Le jeune homme de 17 ans vivant à Leyme (Lot) a été diagnostiqué à l’âge de 3 ans et déscolarisé immédiatement après. « J’ai perdu un an de ma vie » en hôpital de jour, raconte le jeune homme.

« Ma mère était mon coach »

Le jeune garçon n’avait pas l’intention de rester en marge du système scolaire pour autant, malgré ses soucis d’organisation. Et sa famille l’y a beaucoup aidé : « Il y a eu un engagement familial fort. Ma mère était mon coach », se souvient-il. La majeure partie de ses études et révisions se sont faites à domicile. « Depuis un an, [l’autisme] n’est plus un problème pour moi. C’est le contact avec les autres qui reste difficile », explique-t-il.

Pour le bac, Nicolas a donc eu droit à des aménagements et a passé ses épreuves sur ordinateur. Ses efforts ont payé et il s’en tire avec une belle moyenne de 16.82/20, « à peu près ma moyenne de l’année. […] J’ai été surpris par la philosophie où j’ai excellé », raconte le jeune bachelier.

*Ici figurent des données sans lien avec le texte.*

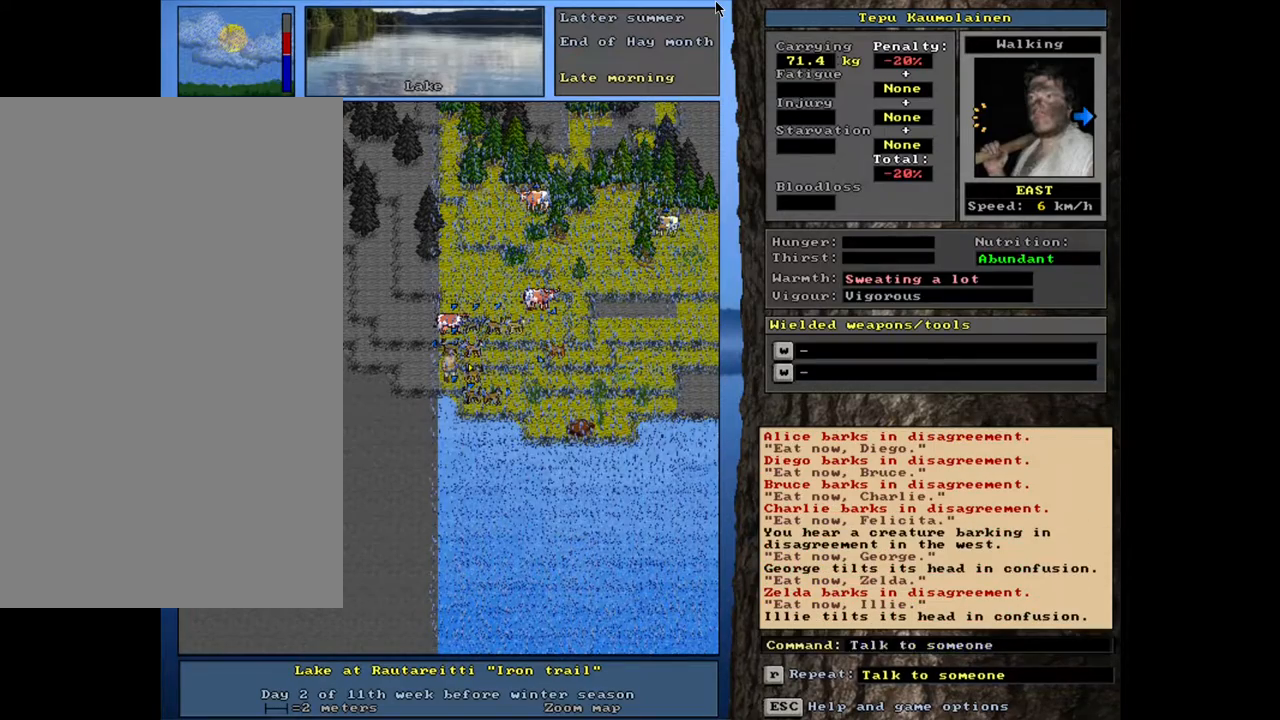
{"keys": [], "mouse": [], "events": [[17, "space", "up"]]}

L’autisme n’est plus une maladie

Nicolas Cadre veut profiter de cette revanche sur la vie pour envoyer un message d’espoir aux parents d’enfants autistes : « […] qui n’ont rien à faire en psychiatrie », déclare-t-il. « Qu’elles se tournent plutôt vers les méthodes et les approches qui se pratiquent à l’étranger, qu’elles n’écoutent pas les médecins leur dire de faire le deuil de leur enfant, comme cela a été le cas pour mes parents. »

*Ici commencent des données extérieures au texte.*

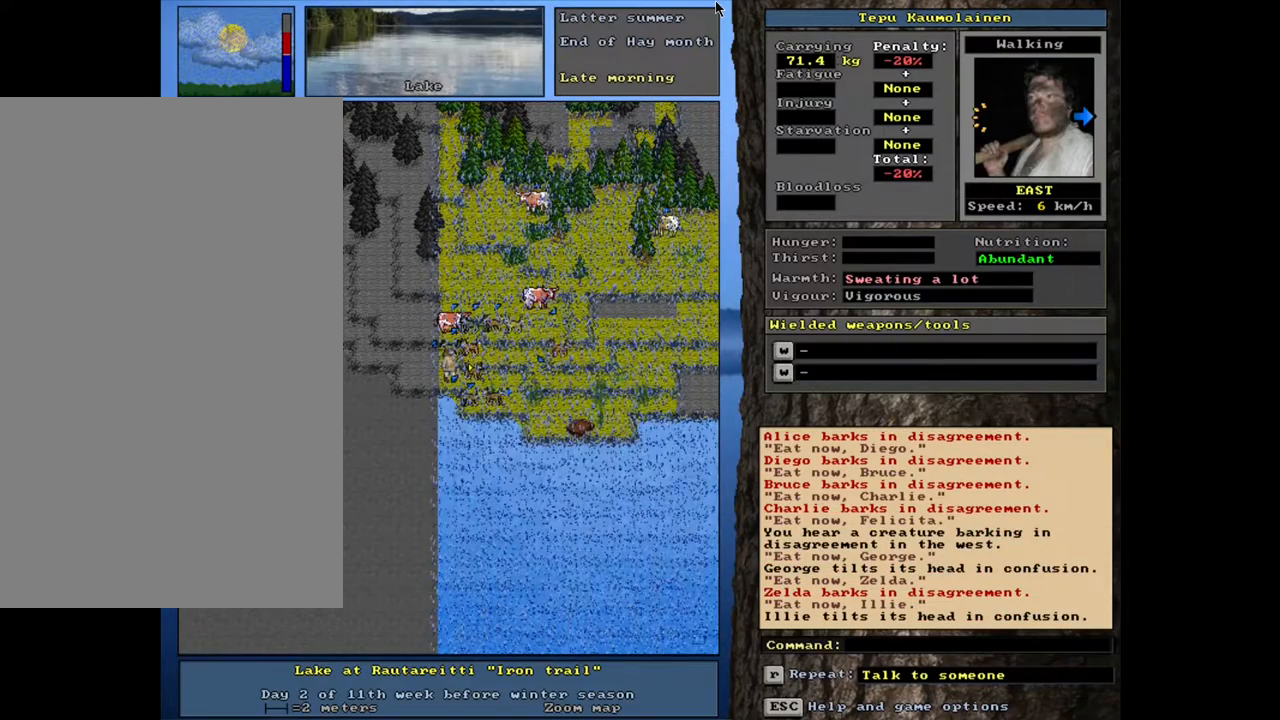
{"keys": [], "mouse": [], "events": []}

Aujourd’hui, l’autisme n’est en effet plus considéré comme une maladie psychiatrique mais comme un simple « trouble envahissant du développement », selon l’OMS. Passionné d’informatique et de jeux vidéo, Nicolas se dirige désormais vers une carrière de développeur. Avec pour espoir d’intégrer la grande école de programmation de Montpellier.